Authors
Yick Fu Wong, Zachariah E. Selvanayagam, Nien Wei, Joseph Porter, Ragini Vittal, Rong Hu, Yong Lin, Jason Liao, Joe Weichung Shih, Tak Hong Cheung, Keith Wing Kit Lo, So Fan Yim, Shing Kai Yip, Danny Tse Ngong, Nelson Siu, Loucia Kit Ying Chan, Chun Sing Chan, Tony Kong, Elena Kutlina, Randall D. McKinnon, David T. Denhardt, Khew-Voon Chin, and Tony Kwok Hung Chung
Purpose
The incidence and mortality rates of cervical cancer are declining in the United States; however, worldwide, cervical cancer is still one of the leading causes of death in women, second only to breast cancer. This disparity is at least partially explained by the absence of or comparatively ineffective screening programs in the developing world.
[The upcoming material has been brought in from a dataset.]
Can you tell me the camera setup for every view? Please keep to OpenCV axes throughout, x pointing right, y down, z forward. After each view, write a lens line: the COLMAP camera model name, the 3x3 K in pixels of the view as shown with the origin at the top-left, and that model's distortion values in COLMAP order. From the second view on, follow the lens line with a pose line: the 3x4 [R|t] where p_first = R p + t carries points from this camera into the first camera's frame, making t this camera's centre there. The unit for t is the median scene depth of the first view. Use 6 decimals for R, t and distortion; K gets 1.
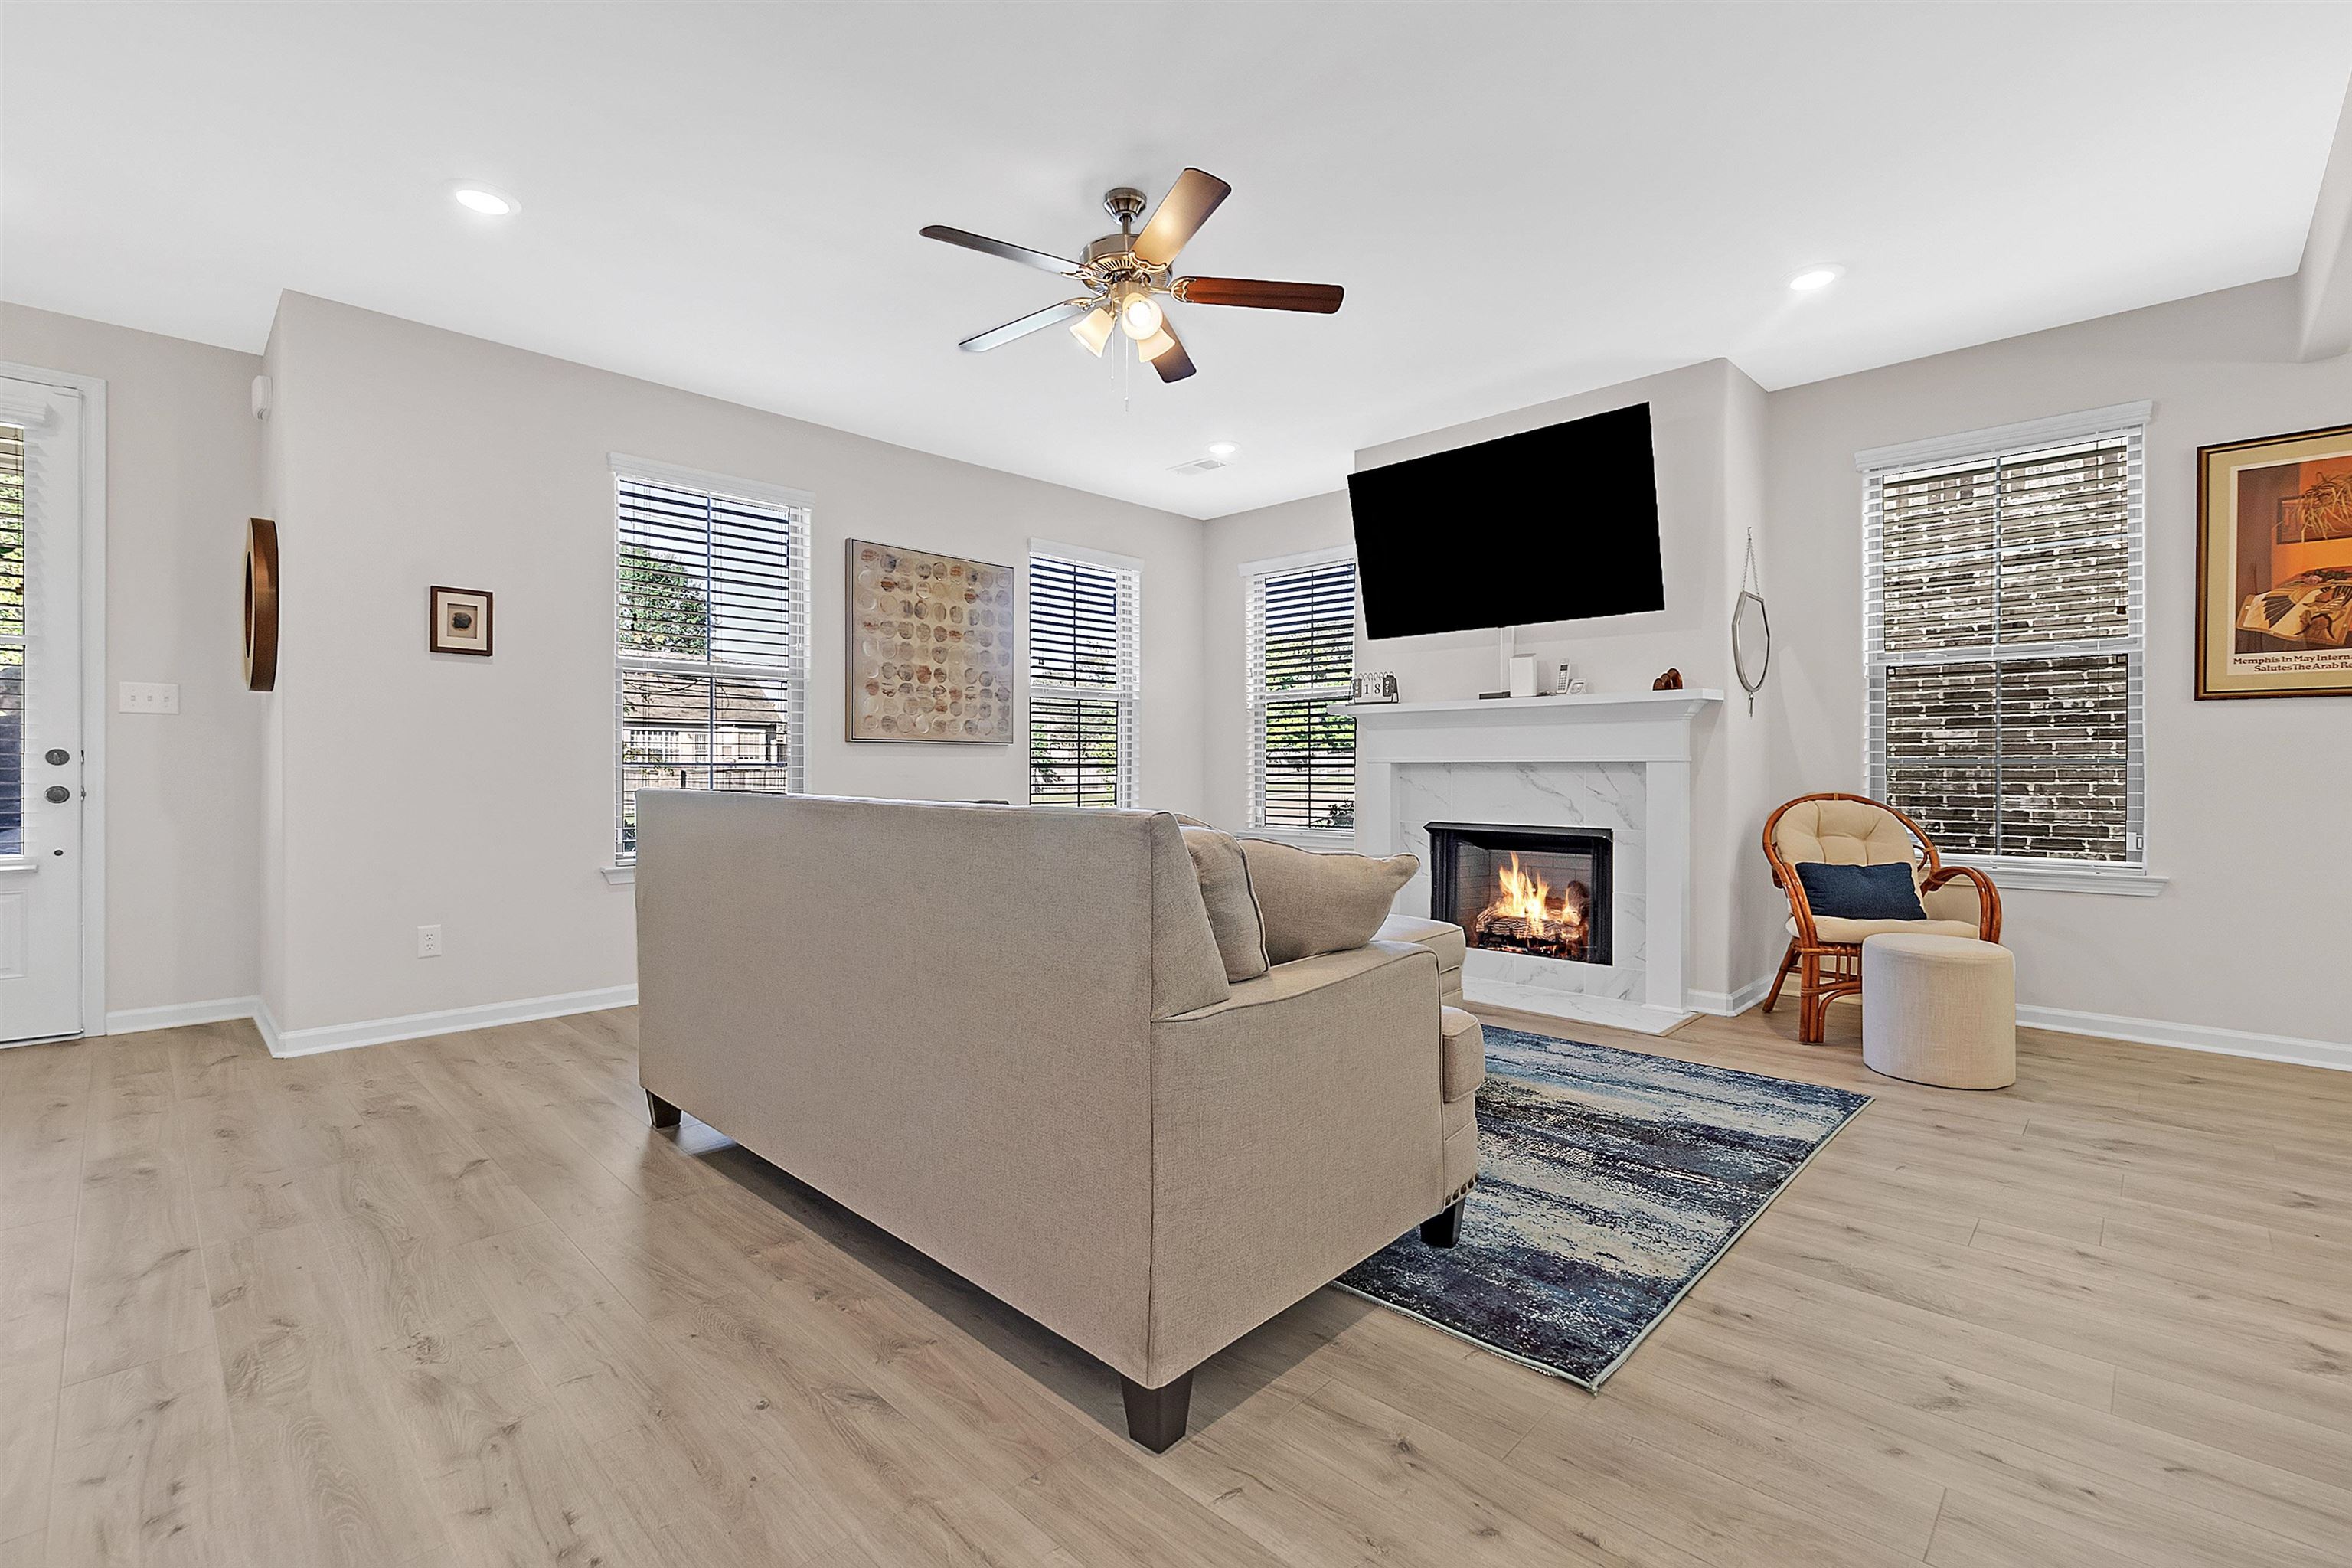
lens RADIAL K [[1028.5, 0, 1165.3], [0, 1028.5, 780.4], [0, 0, 1]] dist [-0.003114, -0.000533]
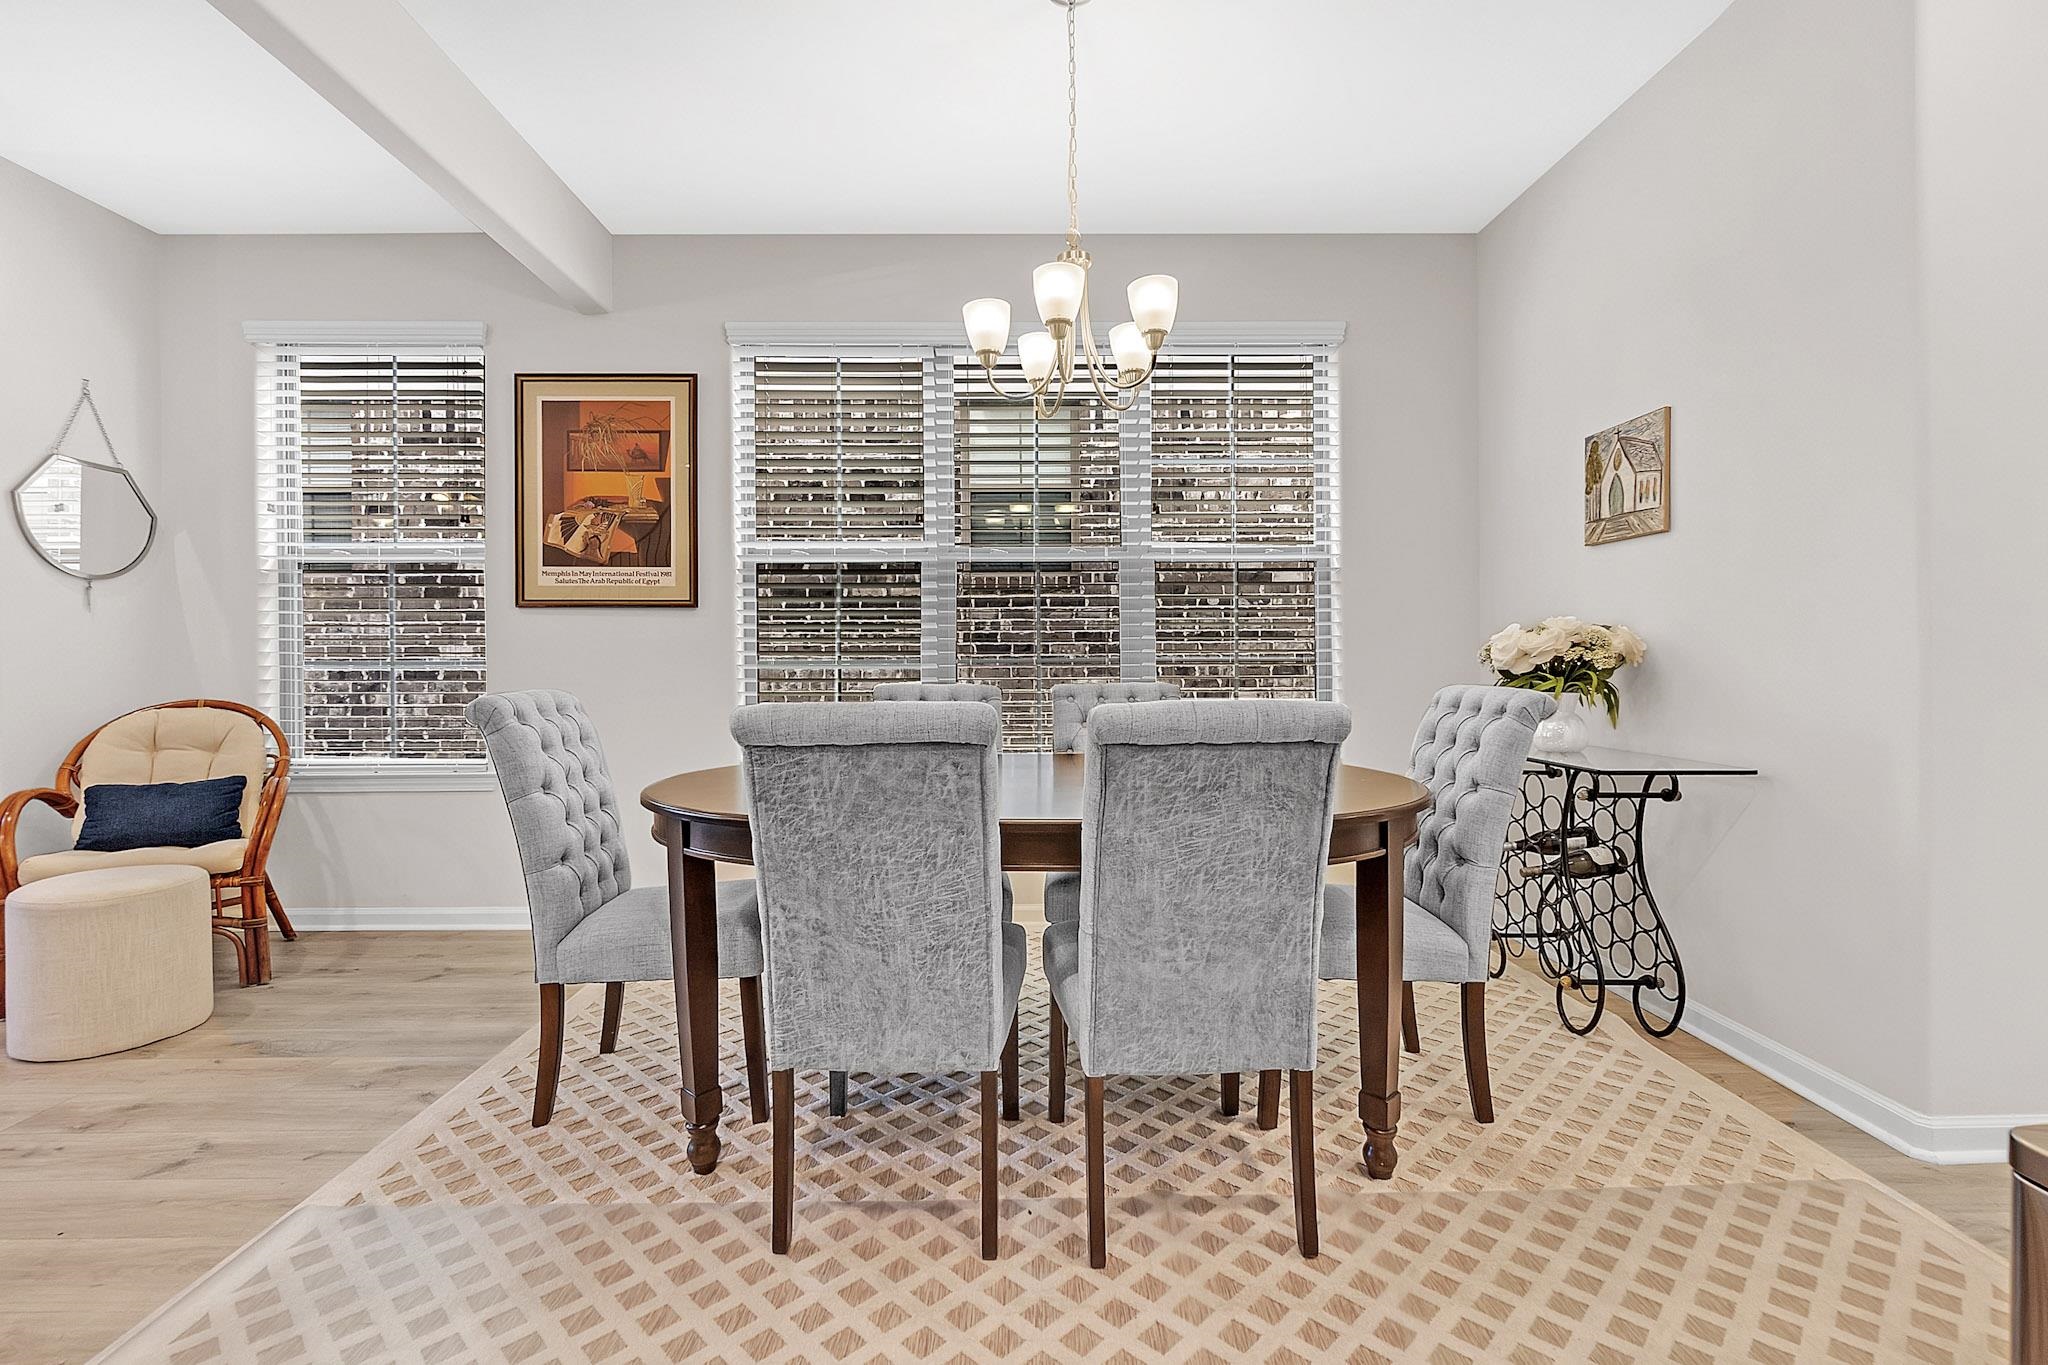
lens RADIAL K [[915.2, 0, 1020.1], [0, 915.2, 666.2], [0, 0, 1]] dist [0.000498, 0.000086]
pose [[0.710709, -0.005686, 0.703463, 0.715943], [0.009774, 0.999951, -0.001792, -0.009332], [-0.703419, 0.008150, 0.710729, -0.061586]]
Recent advances in expression genomics have enabled the use of DNA microarray to profile gene expression of various cancers. These expression profiles may be suitable for molecular classification and prediction of disease outcome and treatment response. We envision that expression genomics applied in cervical cancer may provide a more rational approach to the classification and treatment of the disease.
Experimental Design
In this report, we examined the expression profiles of cervical cancer compared with normal cervical tissues in DNA microarrays that contained approximately 11,000 features that correspond to either human transcripts with known function or anonymous expressed sequence tags.
Results
Our results showed that normal cervical tissues were completely segregated from the cancer samples using about 40 genes whose expressions were significantly different between these specimens. In addition, clinical stage IB and stage IIB tumors could also be classified based on their signature expression patterns. Most importantly, some of the tumor samples were further stratified into two major groups based on their response to radiotherapy, and we were able to predict the response of these patients to radiotherapy from their expression profiles.
Conclusions
Gene expression profiling by DNA microarray may be used for further molecular classification of disease stages and prediction of treatment response in cervical cancer.